Platige Image Earns CLIO for Cyberpunk Cinematic
May 30, 2013

Platige Image Earns CLIO for Cyberpunk Cinematic

Platige Image’s game division, led by Director Tomek Bagiński, follows the success of their epic The Witcher 2 cinematic with a stunning game teaser for CD Projekt RED’s Cyberpunk 2077. And in the process, the studio won a CLIO for their work.

A showcase of Platige Image's design and execution capabilities, the animation - a snapshot of a violent far-future dystopia - is building enormous momentum for the game's September release. The game is a followup to Mike Pondsmith's successful Cyberpunk 2020 games of the 1990s . Platige Image, however, is demanding attention now through its award-winning cinematic, which earned a Silver CLIO and garnered nearly six million hits on YouTube (http://vimeo.com/65843743#).

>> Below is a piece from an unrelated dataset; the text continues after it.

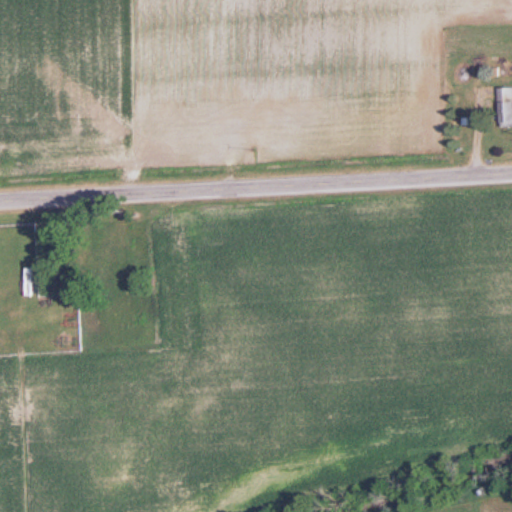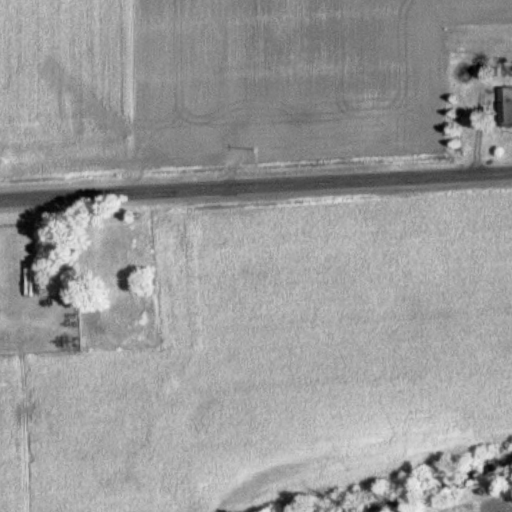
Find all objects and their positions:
building: (505, 105)
road: (256, 189)
building: (118, 260)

That the cinematic scooped up a Silver CLIO is just the latest positive development for Warsaw-based Platige Image, which recently opened a new branch in New York. "This CLIO is a testament to the skill set that defines Platige Image's team, especially with such fierce competition from the best studios out there," noted Platige Image NY Managing Director Julian Cdae. "We are revved up to serve the US market with similar projects built with our ingenuity, technical innovation and competitive rates covering all aspects of postproduction."

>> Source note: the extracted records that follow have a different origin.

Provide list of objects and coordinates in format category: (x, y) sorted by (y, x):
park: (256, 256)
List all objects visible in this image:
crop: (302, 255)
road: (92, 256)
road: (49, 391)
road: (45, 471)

The cinematic, which Platige not only created but helped to write, is a compelling masterpiece of the slow reveal, set in a still-framed world that at first shows only what appears to be a woman's face, then a bullet smashing to bits upon impact with her cheeks as police fire at her, followed by progressive frames that reveal her to be a killer cyborg surrounded by piles of dead bodies. News cameras hover over the violent scene, evoking the 24-hour channels of today in order to create a visceral connection between the viewer and the futuristic footage.

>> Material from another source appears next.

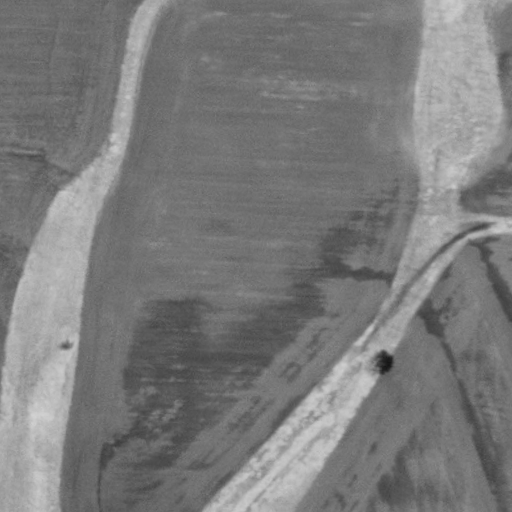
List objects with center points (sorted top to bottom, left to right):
crop: (255, 255)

In a departure from the formulaic video game heroines so commonly cobbled together from banal component parts, Platige Image built their character from an actress captured on IR's 72×18 megapixel camera system, a state-of-the-art setup that captures 1.27 gigapixels of 3D color data from 360 degrees in a single shot. So vivid were the images that only the actress' scanned hair follicles had to be recreated from scratch.

"Ever since we set out to create it, we knew the promo would work only if the female protagonist engendered a serious emotional response in the viewers and pushed the boundaries of the typical female videogame form," notes Bagiński. "The ability to work with a real actress and Platige Image's access to IR's outstanding camera thoroughly transformed the film, as the scanning enabled us to capture this fleeting element of authenticity, to use the beauty of a real person."

Platige Image faced considerable challenges in creating the cinematic, setting to work on the project while CD Projekt RED was still in the game's core development stages. As Platige Image sketched out dozens of ideas for the teaser, the game developer honed the concept, style, look and feel of the game itself. Each influenced the other in a highly productive creative seesaw.  "Developing the game and promo simultaneously made the film a logistical and organizational challenge, but it also imbued it with much more spontaneity and creativity," notes Bagiński.